Kudos to arbitrator Sandlin for this observation in her Dissent :

[N]o one in the firm laid eyes on Mr. Drummond in person for a 2 1/2 year period. I would suggest that all brokers would be prudent (and perhaps should be required by a new rule) to have a once a year meeting with all of their clients in person (or at least via Skype if living in different cities) especially with seniors, who might very well be exploited by any close family member.

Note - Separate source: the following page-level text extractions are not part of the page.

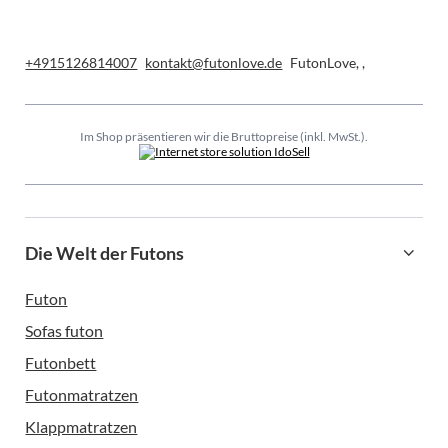
+4915126814007
kontakt@futonlove.de
FutonLove
,
,
Im Shop präsentieren wir die Bruttopreise (inkl. MwSt.).
Die Welt der Futons
Futon
Sofas futon
Futonbett
Futonmatratzen
Klappmatratzen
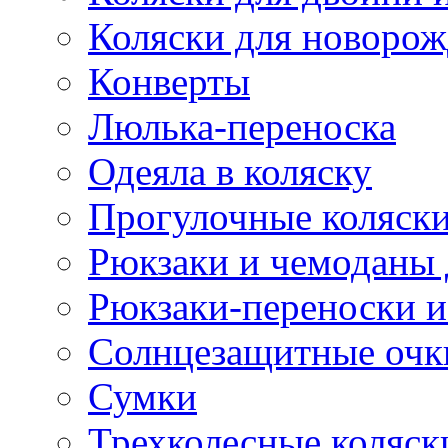
Коляски для новоро
Конверты
Люлька-переноска
Одеяла в коляску
Прогулочные коляск
Рюкзаки и чемоданы 
Рюкзаки-переноски и
Солнцезащитные очк
Сумки
Трехколесные коляск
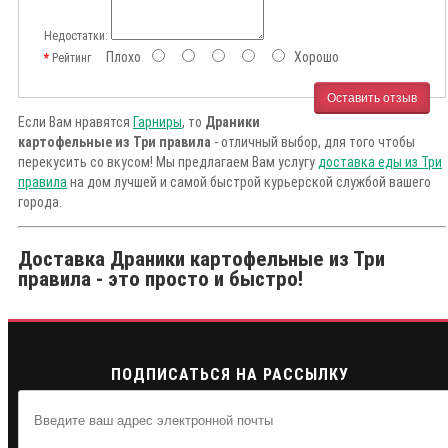
Недостатки:
Плохо
Хорошо
Рейтинг
Оставить отзыв
Если Вам нравятся
Гарниры
, то
Драники
картофельные из Три правила
- отличный выбор, для того чтобы
перекусить со вкусом! Мы предлагаем Вам услугу
доставка еды из Три
правила
на дом лучшей и самой быстрой курьерской службой вашего
города.
Доставка Драники картофельные из Три
правила - это просто и быстро!
ПОДПИСАТЬСЯ НА РАССЫЛКУ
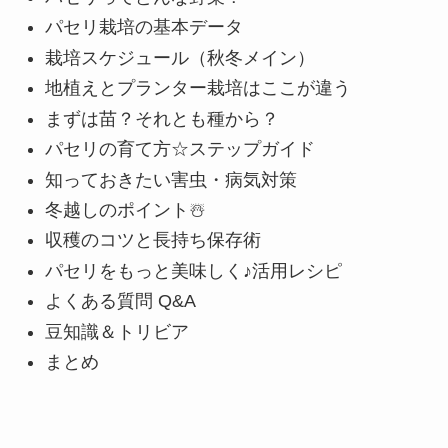
パセリ栽培の基本データ
栽培スケジュール（秋冬メイン）
地植えとプランター栽培はここが違う
まずは苗？それとも種から？
パセリの育て方☆ステップガイド
知っておきたい害虫・病気対策
冬越しのポイント☃️
収穫のコツと長持ち保存術
パセリをもっと美味しく♪活用レシピ
よくある質問 Q&A
豆知識＆トリビア
まとめ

According to online FINRA BrokerCheck  records as of November 2, 2016, Respondent Wells Fargo characterized the allegations in the customer's complaint and arbitration as follows:


I can't even begin to fathom why the majority's Decision failed to characterize the pending claim as one in which the key accusation was that the registered representative allowed the decedent's wife to make unauthorized withdrawals. That allegation isn't even noted in the majority's recitation of facts. Beyond merely listing the causes of action, the Decision's only explanation about the dispute was that it involved Coca-Cola and Verizon stock.

State Court

Prior to becoming a FINRA Arbitration, this dispute was originally filed in as such: Daniel Christopher Drummond, as Personal Representative of the Estate of Daniel D. Drummond, Plaintiff, v. Wells Fargo Advisors, LLC and Charles Burgess James, III, Defendants (Order Granting Defendants' Motion to Compel Arbitration and Stay Action; South Carolina Court of Common Pleas, Third Judicial Circuit, 2013-CP-43-1888,  December 1, 2014). In its Order, the Court concluded that Plaintiff-Decedent Drummond's "IRA Custodial Agreement" executed on May 1, 2006 was enforceable and required that the dispute be remanded to FINRA Arbitration. As noted in the Order:

The issue of the decedent's competency was raised at the March 18, 2014 hearing in reference to his ability to enter into and be bound by the arbitration agreement provision contained in the "Client Agreement" executed by Plaintiff-Decedent Daniel D. Drummond on November 24, 2009. While evidence was presented that calls into question the Plaintiff-Decedent Daniel D. Drummond's ability to enter into a binding contract in 2009, the Court finds that the 2006 agreement between the parties is binding and at that time his competency was not in question. As a successor-in-interest to the 2006 agreement, the defendants are entitled to enforce the arbitration provision therein, therefore rendering the question of the enforceability of the 2009 agreement moot.